OBJECTIVES: In patients with suspected or known coronary artery disease (CAD), or following myocardial infarction (MI), assessing the degree of ischaemia is important from a prognostic and therapeutic point of view. Single photon emission computed tomography (SPECT) myocardial perfusion scintigraphy (MPS) is a non-invasive technique that allows the presence, location and extent of ischaemia to be determined. The aim of this systematic review was to assess the prognostic effectiveness of SPECT MPS.
METHODS: We sought prognostic studies involving SPECT, exercise tolerance testing (ETT) and/or coronary angiography (CA) in people with suspected or known CAD, or following MI. Outcomes included cardiac death, non-fatal MI and revascularization. We searched the following databases: MEDLINE, PREMEDLINE, EMBASE, BIOSIS, Science Citation Index, the Cochrane Library, the Health Management Information Consortium and the Health Technology Assessment Database.
RESULTS: Twenty-one observational studies enrolling 53,762 people reported the general prognostic value of SPECT MPS. In multivariate analysis, SPECT MPS variables yielded both independent and incremental value to combinations of clinical, ETT and angiographic variables in predicting cardiac death or non-fatal MI. Three comparative studies reported lower revascularization rates following a SPECT MPS-CA strategy (6-21%) compared with direct CA (16-44%).

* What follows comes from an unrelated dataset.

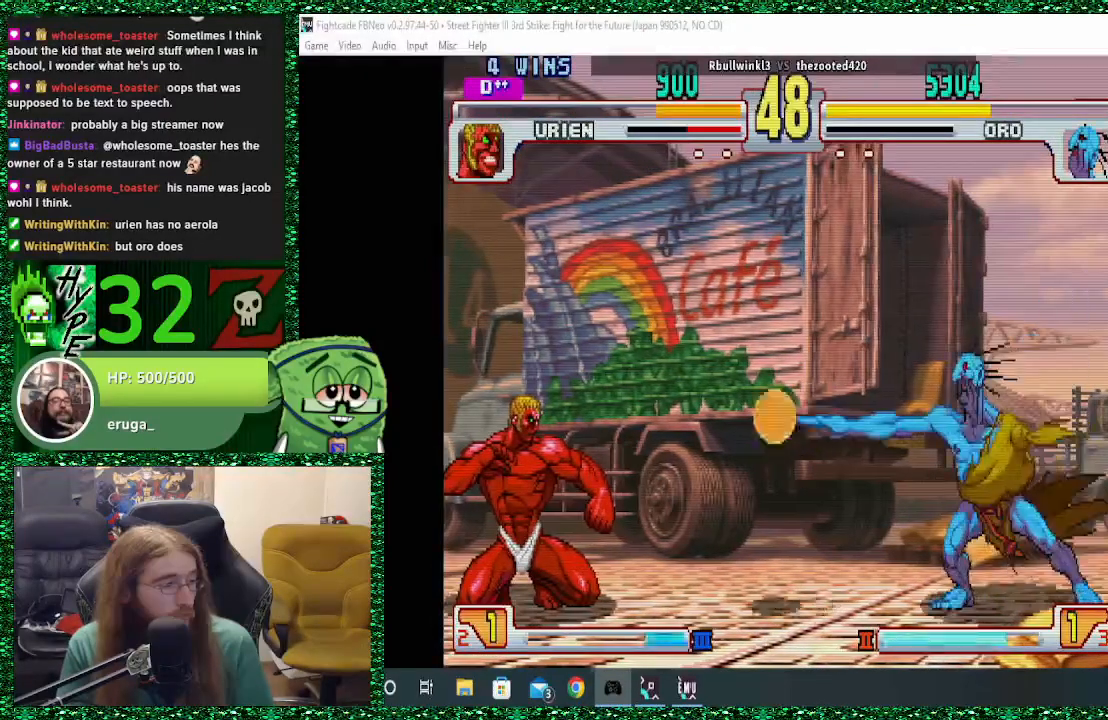
{"buttons": [], "left_stick": "left", "events": [[33, "left_stick", "center"], [167, "left_stick", "left"], [300, "left_stick", "center"], [367, "left_stick", "left"]]}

Four observational studies enrolling 2106 people reported the prognostic value of SPECT for patients following MI. In multivariate analysis including clinical history, ETT, SPECT MPS and angiographic variables, strategies involving SPECT MPS provided independent and incremental prognostic performance in predicting future cardiac events.
CONCLUSIONS: SPECT MPS provides important additional information to that from ETT and/or CA that helps to risk-stratify patients with suspected or known CAD or following MI, enabling them to be managed more appropriately. Increasing the use of strategies involving SPECT MPS may identify lower risk patients for whom invasive CA might be avoided.